Bill Seki, a 43-year-old Los Angeles lawyer, said his "awakening" to the culture came in his late 30s as he realized that the Niseis, the generation that was interned during the war, were dying off. Last year, for the first time, he went to Japan as part of delegation put together by Japanese-American National Museum, which sponsors programs designed to spark interest in Japan among Japanese-Americans.
"Others don't feel like we have a separate identity but our story is so compelling," he said. "People just take Japanese-Americans for granted. One comment you commonly get is, `You're just like another white guy.' No, that's completely wrong."

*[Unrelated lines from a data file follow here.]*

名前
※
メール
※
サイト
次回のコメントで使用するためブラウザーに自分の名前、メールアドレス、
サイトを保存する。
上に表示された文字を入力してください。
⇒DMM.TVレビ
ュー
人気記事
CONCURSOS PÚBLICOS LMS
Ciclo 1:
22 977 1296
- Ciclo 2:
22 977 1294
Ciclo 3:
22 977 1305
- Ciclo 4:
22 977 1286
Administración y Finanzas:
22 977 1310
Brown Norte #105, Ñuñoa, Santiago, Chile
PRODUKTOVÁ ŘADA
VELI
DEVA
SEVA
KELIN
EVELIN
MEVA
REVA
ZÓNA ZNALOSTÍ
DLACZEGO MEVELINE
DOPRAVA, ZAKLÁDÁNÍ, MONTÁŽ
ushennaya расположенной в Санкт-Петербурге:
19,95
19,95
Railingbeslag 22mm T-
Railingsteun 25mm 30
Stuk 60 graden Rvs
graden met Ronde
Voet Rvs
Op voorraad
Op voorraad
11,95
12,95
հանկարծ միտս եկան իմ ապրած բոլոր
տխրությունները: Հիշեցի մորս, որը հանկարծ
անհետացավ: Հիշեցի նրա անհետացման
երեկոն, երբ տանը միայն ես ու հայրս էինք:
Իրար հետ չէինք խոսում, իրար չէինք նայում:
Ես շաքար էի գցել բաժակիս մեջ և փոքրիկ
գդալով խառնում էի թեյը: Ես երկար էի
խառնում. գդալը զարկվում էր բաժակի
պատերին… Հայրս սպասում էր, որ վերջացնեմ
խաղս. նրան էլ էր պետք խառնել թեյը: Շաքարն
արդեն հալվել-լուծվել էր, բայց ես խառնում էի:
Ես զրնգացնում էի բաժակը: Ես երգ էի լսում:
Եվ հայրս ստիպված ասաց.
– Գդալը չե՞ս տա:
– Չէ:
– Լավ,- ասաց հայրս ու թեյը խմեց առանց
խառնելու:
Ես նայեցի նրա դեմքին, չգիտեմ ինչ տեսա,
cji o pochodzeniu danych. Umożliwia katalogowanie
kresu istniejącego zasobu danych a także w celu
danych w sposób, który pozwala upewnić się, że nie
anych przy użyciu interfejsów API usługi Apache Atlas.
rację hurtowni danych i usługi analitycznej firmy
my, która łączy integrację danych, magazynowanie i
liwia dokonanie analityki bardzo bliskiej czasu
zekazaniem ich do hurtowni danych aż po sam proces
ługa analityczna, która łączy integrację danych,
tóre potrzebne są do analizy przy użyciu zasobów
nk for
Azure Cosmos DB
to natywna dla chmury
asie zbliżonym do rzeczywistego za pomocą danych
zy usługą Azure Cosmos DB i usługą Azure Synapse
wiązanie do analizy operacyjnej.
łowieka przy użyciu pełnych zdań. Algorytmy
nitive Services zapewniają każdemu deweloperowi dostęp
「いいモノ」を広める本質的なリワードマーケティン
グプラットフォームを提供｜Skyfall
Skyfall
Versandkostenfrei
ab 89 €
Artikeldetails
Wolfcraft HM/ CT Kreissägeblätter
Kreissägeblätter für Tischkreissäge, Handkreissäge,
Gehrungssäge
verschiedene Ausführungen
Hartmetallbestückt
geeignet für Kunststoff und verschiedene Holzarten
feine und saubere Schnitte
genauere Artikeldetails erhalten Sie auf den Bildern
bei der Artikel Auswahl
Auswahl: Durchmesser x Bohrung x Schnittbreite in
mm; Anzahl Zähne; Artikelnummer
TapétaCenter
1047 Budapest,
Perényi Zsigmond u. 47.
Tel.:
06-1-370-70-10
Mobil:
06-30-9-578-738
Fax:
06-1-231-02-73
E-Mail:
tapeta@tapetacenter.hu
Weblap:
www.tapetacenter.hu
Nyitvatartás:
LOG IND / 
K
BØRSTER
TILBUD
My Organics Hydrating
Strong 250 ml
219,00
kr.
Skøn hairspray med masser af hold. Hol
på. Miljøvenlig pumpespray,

Seki said both his parents were interned in US camps before they met (his father was released by volunteering to serve in the US military). After they married, no Japanese was ever spoken in their home as a way of proving, Seki said, "that they were Americans first, not enemy aliens."
In their movement to maintain their ethnicity, many Japanese-Americans have become more accepting of those with only partial Japanese ancestry, known as "hapas," or part Asian.
Eric Tate, a 34-year-old lawyer in San Jose whose mother is Japanese and whose father is black, said he co-founded one of the first hapa student groups in the early 1990s as a student at the University of California at Berkeley in response to feeling unwelcome by Japanese-American groups and sports leagues that restricted membership on the basis of Japanese heritage.
Tate said the tide had turned. In the 2000 census, more than 30 percent of married Japanese-Americans said their spouses were members of a different ethnic group or race, one of the highest intermarriage rate of any group. The offspring of such marriages added more than 300,000 people to the Japanese-American population.
"There's being a shift in paradigms from `Oh, outmarriage is a problem' to `Aw, shucks, we have to make these people embrace the culture because there won't be anybody left to embrace it,"' Tate said.
Phenotype and experiences like today's shared Asian culture may be part of an evolving ethnic identity, but Japanese-Americans from various generations said there is plenty to hand down.
Cherry, whose boyfriend is Mexican-American, clings to her biracial identity. "I won't take sides," she said.
But Cherry, who just completed a master's degree and is about to start a job as a social work therapist, said she would like her own children to learn Japanese, go to Japanese festivals, play in Japanese sports leagues and have a Japanese first name.